Alors, pourquoi l’Europe est-elle à la traîne ? Le Wall Street Journal met en avant notre côté cigale. « Le vieillissement de la population et l’importance qu’elle accorde à son temps libre ont ouvert la voie à la stagnation économique. Puis sont arrivés le covid et la guerre en Ukraine », explique le quotidien financier américain.
Le vieillissement européen s’observe par exemple lorsque l’on compare l’âge médian aux États-Unis (38,8 ans) et dans l’Union (44,4 ans). Cette différence s’explique à la fois par un taux de fécondité plus faible en Europe, mais aussi, et cela le Wall Street Journal l’oublie, une espérance de vie plus longue en Europe.
Fragile face aux chocs
La fragilité européenne face aux chocs est également évidente : les États-Unis grâce notamment au gaz de schiste profitent encore d’une énergie bon marché. Et par ailleurs, leur économie est plus résiliente, car elle repose davantage qu’en Europe sur le dynamisme du marché intérieur, alors que l’Union, et surtout l’Allemagne, a une économie davantage tournée vers les exportations. Or, quand le monde se ferme, en raison du covid, puis de l’émergence de tendances plus protectionnistes, l’Europe souffre davantage. On le voit avec l’économie allemande, entrée en récession.
L’ECIPE estime en outre que la réaction des pouvoirs publics européens n’a pas été optimale. Trois quarts de mille milliards d’euros de subventions, d’allègements fiscaux et d’autres formes d’aide ont été accordés aux consommateurs et aux entreprises pour compenser la hausse des coûts de l’énergie, qui alimente elle-même l’inflation.

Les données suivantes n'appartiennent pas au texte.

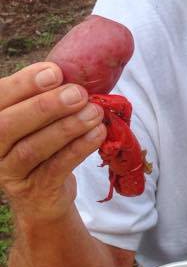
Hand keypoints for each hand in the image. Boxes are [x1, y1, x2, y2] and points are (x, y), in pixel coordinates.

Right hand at [0, 62, 105, 221]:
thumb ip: (45, 97)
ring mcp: (9, 172)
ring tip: (94, 112)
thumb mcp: (36, 120)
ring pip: (32, 148)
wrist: (43, 196)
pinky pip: (55, 168)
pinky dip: (78, 149)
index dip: (23, 84)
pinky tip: (97, 134)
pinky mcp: (33, 191)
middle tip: (78, 93)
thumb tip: (75, 71)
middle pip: (8, 125)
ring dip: (67, 127)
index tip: (55, 71)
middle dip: (45, 106)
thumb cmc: (41, 144)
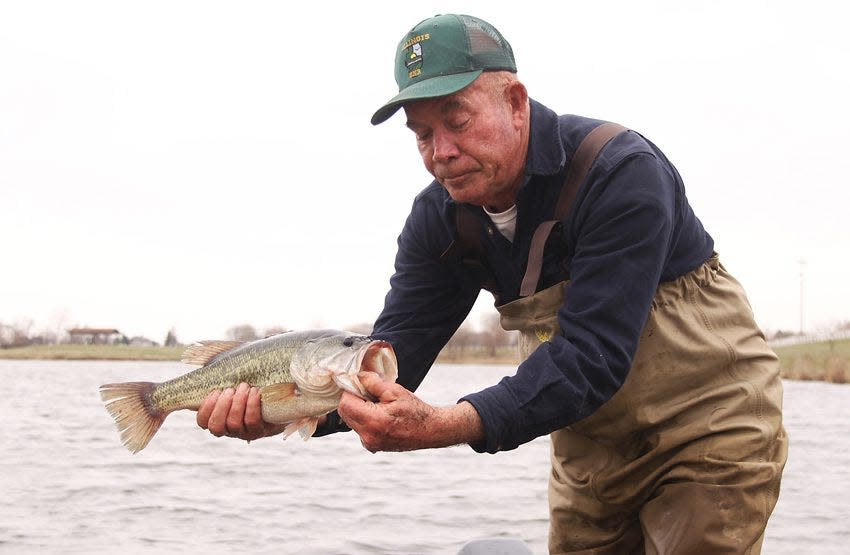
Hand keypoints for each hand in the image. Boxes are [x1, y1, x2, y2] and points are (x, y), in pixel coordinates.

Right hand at [196, 382, 286, 440]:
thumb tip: (205, 361)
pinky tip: (255, 392)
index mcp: (218, 419)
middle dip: (222, 406)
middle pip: (216, 427)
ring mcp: (245, 432)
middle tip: (230, 390)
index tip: (215, 391)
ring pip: (234, 424)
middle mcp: (229, 430)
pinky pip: (253, 422)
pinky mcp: (260, 431)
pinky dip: (252, 406)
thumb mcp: (232, 380)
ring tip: (244, 387)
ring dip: (237, 404)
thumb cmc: (249, 386)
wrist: (279, 398)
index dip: (206, 408)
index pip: (203, 422)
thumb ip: (219, 375)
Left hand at [337, 372, 484, 451]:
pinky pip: (360, 428)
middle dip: (353, 400)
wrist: (430, 430)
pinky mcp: (372, 446)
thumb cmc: (415, 411)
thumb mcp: (395, 391)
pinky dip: (365, 419)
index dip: (350, 391)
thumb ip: (373, 383)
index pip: (345, 404)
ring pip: (351, 421)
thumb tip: (357, 376)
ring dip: (359, 410)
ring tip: (379, 405)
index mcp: (374, 422)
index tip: (361, 385)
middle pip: (345, 413)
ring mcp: (370, 444)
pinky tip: (381, 415)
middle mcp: (368, 436)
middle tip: (370, 393)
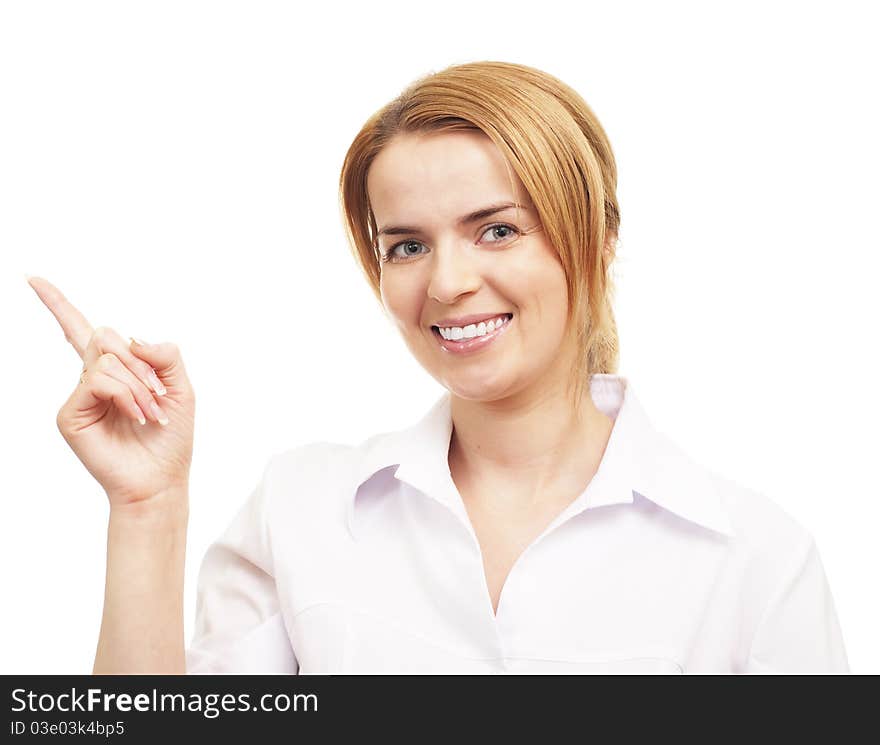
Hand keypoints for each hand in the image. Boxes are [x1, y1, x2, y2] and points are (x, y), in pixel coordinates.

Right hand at [27, 276, 195, 508]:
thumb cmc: (171, 437)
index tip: (33, 278)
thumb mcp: (181, 388)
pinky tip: (137, 416)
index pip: (83, 331)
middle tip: (159, 397)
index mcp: (117, 370)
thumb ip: (165, 355)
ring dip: (139, 385)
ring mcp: (80, 395)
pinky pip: (99, 380)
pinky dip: (125, 394)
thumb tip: (132, 338)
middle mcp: (94, 378)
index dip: (58, 304)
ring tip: (151, 414)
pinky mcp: (70, 413)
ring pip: (106, 359)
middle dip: (141, 364)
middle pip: (107, 336)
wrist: (161, 478)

La dynamique fiscale est par ailleurs différente entre les deux zones. Comme les gouvernements européens doivent augmenter leurs dépenses de défense et que les coûts d’emprunt augmentent, on s’attend à une hausse des impôts, ce qui accentuera la pression sur les consommateurs. Les impôts en Europe sont déjà élevés par rapport à ceux des autres pays riches, équivalant à environ 40-45 % du PIB contre 27 % aux États-Unis. On peut cependant rétorquer que la situation budgétaire des États-Unis n’est pas reluisante non plus.

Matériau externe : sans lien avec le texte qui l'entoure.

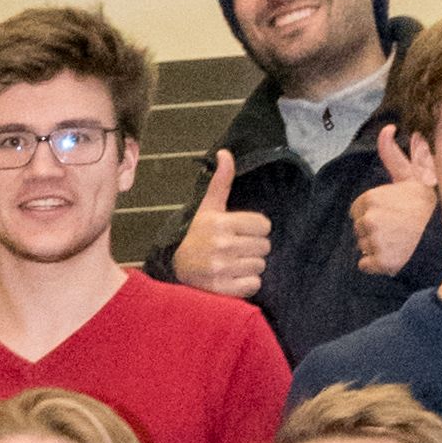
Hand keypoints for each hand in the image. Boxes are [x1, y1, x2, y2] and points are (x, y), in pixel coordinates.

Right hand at [172, 147, 271, 296]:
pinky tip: (233, 278)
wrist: (177, 269)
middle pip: (264, 247)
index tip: (242, 233)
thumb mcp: (208, 208)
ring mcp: (221, 269)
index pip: (264, 225)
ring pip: (260, 266)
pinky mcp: (222, 289)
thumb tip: (225, 153)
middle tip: (237, 249)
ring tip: (234, 264)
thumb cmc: (198, 236)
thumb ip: (221, 181)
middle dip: (254, 248)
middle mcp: (221, 246)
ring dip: (251, 267)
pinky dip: (247, 284)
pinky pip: (254, 285)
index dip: (256, 229)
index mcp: (221, 223)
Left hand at [348, 126, 433, 276]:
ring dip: (375, 245)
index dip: (373, 211)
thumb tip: (387, 129)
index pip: (357, 209)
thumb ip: (393, 156)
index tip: (392, 212)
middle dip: (373, 229)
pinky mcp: (378, 263)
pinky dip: (376, 263)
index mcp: (371, 199)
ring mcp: (373, 243)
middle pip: (359, 228)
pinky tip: (393, 254)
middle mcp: (369, 220)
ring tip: (398, 240)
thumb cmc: (427, 205)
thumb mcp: (411, 177)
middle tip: (397, 227)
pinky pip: (365, 265)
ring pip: (362, 246)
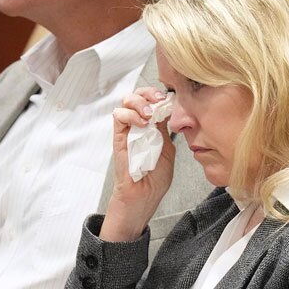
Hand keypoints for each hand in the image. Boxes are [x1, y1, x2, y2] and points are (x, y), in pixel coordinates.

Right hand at [101, 86, 174, 241]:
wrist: (144, 195)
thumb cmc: (155, 178)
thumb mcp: (168, 149)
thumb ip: (165, 130)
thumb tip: (167, 111)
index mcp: (152, 126)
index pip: (152, 101)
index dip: (159, 95)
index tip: (169, 98)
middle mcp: (138, 125)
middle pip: (138, 95)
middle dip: (149, 92)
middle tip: (159, 99)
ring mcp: (127, 130)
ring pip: (126, 101)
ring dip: (139, 102)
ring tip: (149, 114)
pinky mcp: (118, 137)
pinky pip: (119, 117)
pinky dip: (130, 114)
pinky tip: (142, 123)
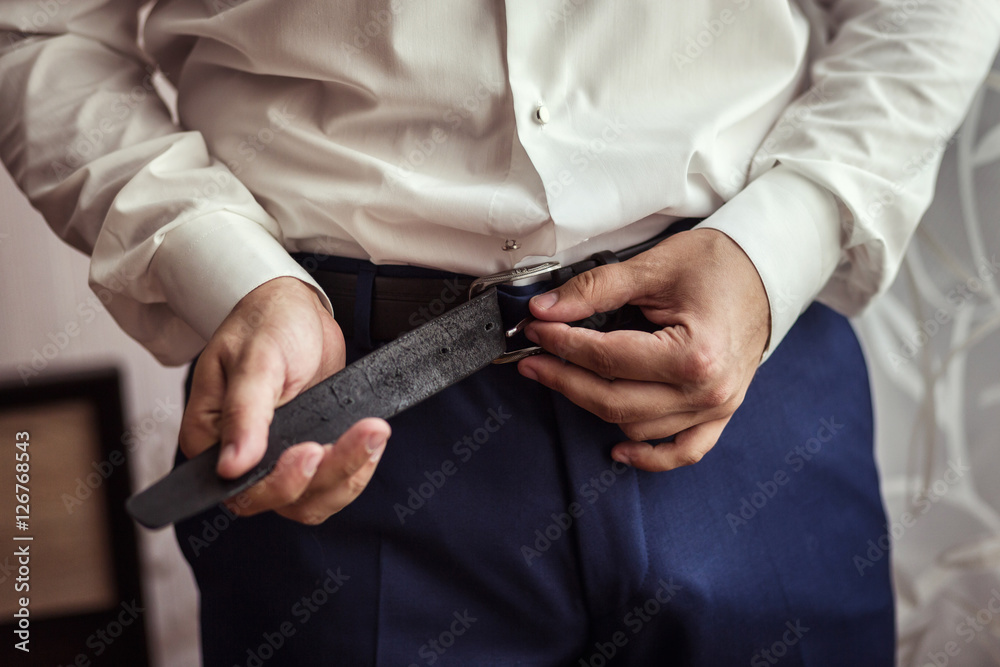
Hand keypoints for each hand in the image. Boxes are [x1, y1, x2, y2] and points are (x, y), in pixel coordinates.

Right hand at [178, 276, 390, 524]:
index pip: (241, 489)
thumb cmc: (266, 323)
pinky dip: (357, 468)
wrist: (296, 309)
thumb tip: (232, 465)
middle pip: (284, 498)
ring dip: (350, 473)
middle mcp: (241, 457)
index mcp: (210, 438)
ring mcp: (276, 459)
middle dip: (329, 472)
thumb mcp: (256, 360)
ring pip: (313, 499)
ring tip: (374, 433)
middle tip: (363, 433)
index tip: (309, 451)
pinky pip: (332, 483)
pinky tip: (371, 441)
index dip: (279, 482)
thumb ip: (244, 412)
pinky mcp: (307, 453)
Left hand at [518, 229, 769, 471]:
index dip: (562, 344)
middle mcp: (706, 390)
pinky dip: (649, 457)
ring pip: (636, 426)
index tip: (534, 330)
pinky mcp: (720, 413)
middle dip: (563, 378)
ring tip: (566, 377)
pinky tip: (616, 450)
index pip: (607, 357)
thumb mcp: (653, 267)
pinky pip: (682, 451)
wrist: (767, 272)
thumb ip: (596, 290)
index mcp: (693, 354)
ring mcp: (716, 407)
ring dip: (594, 406)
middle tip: (531, 358)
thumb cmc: (717, 265)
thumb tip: (545, 310)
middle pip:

CROISSANCE DU PIB PAR HEURE DE TRAVAIL – comparaison entre les douze premiers pays historiques et les États-Unis
La « productivité globale des facteurs »
Cependant, ce que les économistes de l’ECIPE mettent en avant, c’est notre retard en technologie et en formation. « La croissance de la productivité en Europe – en particulier au cours des 20 dernières années – a été largement alimentée par le renforcement du capital, ce qui signifie que la quantité de capital par travailleur a augmenté. Toutefois, la croissance de la productivité globale des facteurs dans l’Union européenne, qui peut être considérée comme une référence pour le taux de croissance de la technologie et de l’innovation dans l’économie, a été plus forte dans les années 1990 qu’aujourd’hui, même si elle s’est quelque peu redressée après 2015 ».

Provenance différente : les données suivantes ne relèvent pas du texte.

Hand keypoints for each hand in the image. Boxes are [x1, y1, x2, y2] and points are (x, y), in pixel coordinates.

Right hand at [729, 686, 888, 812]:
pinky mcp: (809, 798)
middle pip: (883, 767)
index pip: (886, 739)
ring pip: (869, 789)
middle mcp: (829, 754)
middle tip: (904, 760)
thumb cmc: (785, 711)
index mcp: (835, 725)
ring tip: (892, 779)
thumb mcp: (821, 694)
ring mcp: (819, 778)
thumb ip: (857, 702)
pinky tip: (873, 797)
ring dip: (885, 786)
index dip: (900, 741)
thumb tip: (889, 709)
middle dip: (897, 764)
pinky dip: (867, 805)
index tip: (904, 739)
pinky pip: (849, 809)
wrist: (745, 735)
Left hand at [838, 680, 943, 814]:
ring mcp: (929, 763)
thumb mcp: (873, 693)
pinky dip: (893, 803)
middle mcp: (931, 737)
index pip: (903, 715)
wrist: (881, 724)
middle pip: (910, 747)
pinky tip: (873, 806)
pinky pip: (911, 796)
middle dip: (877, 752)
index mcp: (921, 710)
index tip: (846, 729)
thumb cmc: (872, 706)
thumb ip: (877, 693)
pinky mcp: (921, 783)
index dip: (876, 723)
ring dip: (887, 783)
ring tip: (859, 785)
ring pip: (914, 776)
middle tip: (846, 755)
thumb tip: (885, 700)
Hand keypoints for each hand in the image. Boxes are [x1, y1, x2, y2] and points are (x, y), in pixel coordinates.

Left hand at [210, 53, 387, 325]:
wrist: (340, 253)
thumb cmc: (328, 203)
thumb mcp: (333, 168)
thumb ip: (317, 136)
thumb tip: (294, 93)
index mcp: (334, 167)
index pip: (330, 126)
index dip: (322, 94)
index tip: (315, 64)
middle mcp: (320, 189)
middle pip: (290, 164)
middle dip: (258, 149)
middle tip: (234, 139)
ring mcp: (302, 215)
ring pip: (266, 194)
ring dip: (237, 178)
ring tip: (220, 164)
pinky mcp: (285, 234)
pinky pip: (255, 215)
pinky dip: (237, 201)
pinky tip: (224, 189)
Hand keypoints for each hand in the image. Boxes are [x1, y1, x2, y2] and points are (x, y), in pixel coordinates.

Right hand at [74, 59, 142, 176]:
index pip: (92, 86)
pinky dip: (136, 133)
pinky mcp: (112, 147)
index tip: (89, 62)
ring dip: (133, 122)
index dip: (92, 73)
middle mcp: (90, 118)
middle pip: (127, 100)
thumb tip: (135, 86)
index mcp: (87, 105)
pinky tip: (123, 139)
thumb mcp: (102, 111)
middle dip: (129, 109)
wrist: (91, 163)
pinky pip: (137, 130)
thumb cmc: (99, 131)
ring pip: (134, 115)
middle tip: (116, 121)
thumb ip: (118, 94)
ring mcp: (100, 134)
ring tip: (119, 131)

Ce que les économistes appellent « la productivité globale des facteurs » (PGF) est un moteur particulièrement puissant de l’économie. Cette PGF est une notion mal définie, mais, en gros, elle mesure la manière dont une économie, grâce à la formation et à l’usage des meilleures techniques, agence le plus efficacement possible les facteurs de production que sont le capital et le travail. Et à ce petit jeu, les Américains sont plus forts que nous.
Cependant, ce retard ne doit pas nous faire baisser les bras. « Si les États américains ont réussi à maintenir des taux de croissance économique élevés, les États membres de l’UE peuvent le faire aussi, observe l’ECIPE. Toutefois, pour y parvenir, l’UE doit replacer la croissance économique et la compétitivité au centre de sa politique économique. Si l’Europe veut relever les défis posés par le changement climatique et la transition numérique, le fardeau croissant d’une société vieillissante et des budgets de défense, une croissance économique plus forte n’est pas une option, mais une nécessité » concluent les économistes.